Bärengebäck: Zürich und Bern im Wettstreit

Hat die Migros in Zürich die Spezialität «unserem» Beck Glatz abgeschaut?

Ähnlich, aber nicht vergleichbar: Moo Bär und Glatz-Original rechts).

Ähnlich, aber nicht vergleichbar: Moo Bär und Glatz-Original rechts).

(Bild: mer)

Markus Dütschler

Aber hallo! Vor uns liegt ein Bärchen auf dem Tisch, eins zum Essen. Eins aus der Migros. Mandelbärli? Klingelts da? Die hat «unser» Beck Glatz erfunden, vor 25 Jahren, ein süsses Mitbringsel für alle, die den Empfänger nicht mit einer leicht verderblichen Torte beglücken wollen. Die Bärli-Linie umfasst das Original und sechs weitere Sorten, inzwischen gibt es das Gebäck auch laktose- und glutenfrei: Für Bärli-Muffel gibt es keine Ausrede mehr. Der Produktehit ist im August 2014 in die eigene Tochterfirma Berner Mandelbärli AG ausgelagert worden. Diese hat den Sitz weder auf den Kanalinseln noch im waadtländischen Vallorbe.

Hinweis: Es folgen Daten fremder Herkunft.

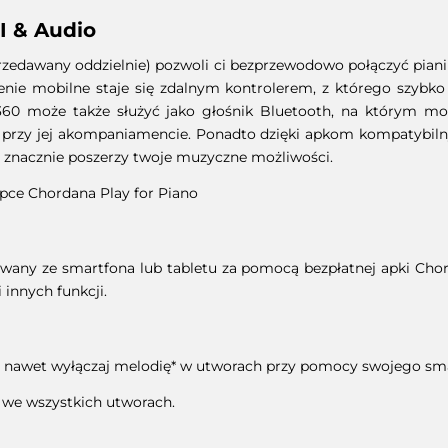
 & Audio
zedawany oddzielnie) pozwoli ci bezprzewodowo połączyć piani
enie mobilne staje się zdalnym kontrolerem, z którego szybko 
-S360 może także służyć jako głośnik Bluetooth, na którym 
ać przy jej akompaniamencie. Ponadto dzięki apkom kompatyb
 znacznie poszerzy twoje muzyczne możliwości.
apce Chordana Play for Piano
any ze smartfona lub tabletu za pomocą bezpłatnej apki Chorda
 innych funkcji.
 a nawet wyłączaj melodię* w utworach przy pomocy swojego sma
 we wszystkich utworach.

Und nun also ein Bärli aus der Migros. Barbara Hirsbrunner von der Berner Mandelbärli AG hört zum ersten Mal vom Konkurrenzprodukt. Thomas Glatz, der Patron, sei in den Ferien. Man darf vermuten, dass er das unterlassen hätte, wenn er davon Kenntnis gehabt hätte. Bei Migros Aare in Schönbühl vernimmt der «Bund», dass das Bärli kein Berner Regionalprodukt sei, sondern ein nationales. Man solle im M-Verwaltungshochhaus in Zürich anrufen.

Sind die Zürcher geständig? Haben sie unser Bärli nachgeäfft, besser gesagt: nachgebärt? Nachdem sie sich über die Genese des Migros-Bärchens schlau gemacht hat, weisst Migros-Sprecherin Monika Weibel die These zurück. Der «Moo Bär» von Migros wird demnach von der Bäckerei Bertschi in Kloten produziert, eine Firma, die sich ähnlich wie Glatz vom Kleinbetrieb zum grossgewerblichen Produzenten ent­wickelt hat. Bertschi hat das Viech, das pummeliger und teddyhafter wirkt als das Berner Original, schon seit 2009 im Angebot. Als Migros einen Kindercake suchte, wurde sie bei Bertschi fündig. Via Migros lässt die Bäckerei ausrichten, sie habe das Gebäck selbst entwickelt und sowohl Aussehen als auch Rezeptur unterschieden sich klar.

Das kann man laut sagen. Der «Bund» hat ad hoc eine Jury zusammengestellt, um den geschmacklichen Differenzen auf den Grund zu gehen. Degustiert wurden ein Glatz-Original-Mandelbär, die Schoko-Version sowie je ein vergleichbares Migros-Exemplar. Der Test fand – das sei eingeräumt – nicht unter notarieller Aufsicht statt, es war nicht einmal eine echte Blind­degustation. Bald stand jedoch das unbestechliche Urteil der Jury fest: Das Glatz-Produkt ist aussen leicht bissfester und überzeugt geschmacklich mehr. Was die Zürcher «erfanden», ist ganz o. k., kann aber unseren Bären das Wasser nicht reichen. Am Preis kanns nicht liegen: Der Zürcher Bär ist nur minim billiger.